TRT, dünya çocuklarını buluşturmak için televizyon tarihinde ilk defa 1979 yılında; “TRT Uluslararası 23 Nisan Çocuk Şenliğinin ilkini katılımcı 5 ülke ile bir ilke imza atacaktı!” İletişim Teknolojilerinin marifetiyle 23 Nisan Çocuk Şenliği ülke sınırlarını da aşacaktır…

23 Nisan’da çocuklarımız, “Mendil kapmaca, Yağ Satarım, Bal Satarım, Çömel Kurtul Oyunu, Sek Sek Oyunu, Halat Çekme oyunları…” dikkatleri çekerdi. 

Elbette ki, Milli Mücadelenin, ‘Kadın Kahramanları…’ olduğu gibi, “Çocuk Kahramanları da…” yâd etmeliyiz.
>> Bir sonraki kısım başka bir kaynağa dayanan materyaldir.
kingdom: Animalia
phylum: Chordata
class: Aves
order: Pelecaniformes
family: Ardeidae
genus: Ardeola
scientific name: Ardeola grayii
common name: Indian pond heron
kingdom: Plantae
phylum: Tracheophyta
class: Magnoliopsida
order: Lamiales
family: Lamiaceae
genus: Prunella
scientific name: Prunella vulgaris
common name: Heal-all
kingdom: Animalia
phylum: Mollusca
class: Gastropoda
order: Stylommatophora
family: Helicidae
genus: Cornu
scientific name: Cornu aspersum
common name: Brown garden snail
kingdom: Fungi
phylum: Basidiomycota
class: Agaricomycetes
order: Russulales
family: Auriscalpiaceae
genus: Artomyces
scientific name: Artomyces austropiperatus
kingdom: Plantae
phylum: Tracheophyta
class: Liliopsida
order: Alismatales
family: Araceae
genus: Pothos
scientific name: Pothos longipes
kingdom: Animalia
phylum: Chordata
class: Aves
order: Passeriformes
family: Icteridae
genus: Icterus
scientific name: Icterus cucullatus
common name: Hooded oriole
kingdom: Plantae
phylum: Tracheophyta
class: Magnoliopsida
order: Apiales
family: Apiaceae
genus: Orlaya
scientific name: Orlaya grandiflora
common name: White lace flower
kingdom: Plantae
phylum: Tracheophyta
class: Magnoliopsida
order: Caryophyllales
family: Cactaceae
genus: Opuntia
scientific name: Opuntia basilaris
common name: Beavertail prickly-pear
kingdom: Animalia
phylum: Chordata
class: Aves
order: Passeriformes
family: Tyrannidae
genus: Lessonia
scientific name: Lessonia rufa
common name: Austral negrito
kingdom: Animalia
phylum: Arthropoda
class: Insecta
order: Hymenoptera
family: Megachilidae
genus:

Onları, ‘çocuk hikâyeleri ile taçlandırmalıyız…’ 

İlk Meclisle birlikte; Türk Tarihinin, “yeni bir sayfası…” “Milli Devlet…” dönemi başlayacaktır!

Tarihte, ‘devamlılık…’ esastır… İlk Mecliste, “2 bin yıllık tarihin yürüyüşü…” iradesi okunur.

İlk Meclis, “kurucu meclis…” özelliğindedir! İlk defa, “düzenli ordu…” bu meclis döneminde kurulur.

İstiklal Savaşını, ‘yöneten…’ bir meclistir. “Milli İradenin…” temsil yeridir,

Onun dışında, “başka bir iradeyi…” kabul etmez!

İlk, “kurucu anayasayı…” yapan meclistir. “İstiklal Marşını…” kabul eden meclistir.

“Mudanya ateşkes antlaşmasını…” bu meclis imzalar! Anadolu, “işgalden ve işgalcilerden…” temizlenir!

23 Nisan 1920 tarihine; “zaman tünelinden…” yolculuk yapmak!

105 öncesine giderek; O tarihi anları bir daha ‘tefekkür…’ edebilmek; O ruhu, halden hale günümüze taşıyabilmek… O anı, “idrak…” edebilmek. Bir, “şuur fırtınasına…” dönüştürebilmek!

O fırtına, “gönüllerdeki yangına…” sebep olmadı mı? Bizlere, “vatan sevgisini…” mübarek kılmadı mı?

Nemrutların, “ateşe attığı...” İbrahimlerin misali; O sevgiye şahadet eden canları, “gül bahçesinde…” buluşturmadı mı? Çanakkale’den Kocatepe’ye; “sabır yolculuğu…” O yolculuğun; “hüzün yağmurlarıyla…” beslendiği özlemi! Şefkatin, Merhametin, kollarına aldı sardı, sarmaladı…

Tahammülü emzirdi, Metaneti besledi, Sadakati büyüttü. Ey Çilem! “Uğruna feda olacağım kutsallarım için…” var ol. Varlığında, “yaşamak…” “bayraklaşmak…” isterim!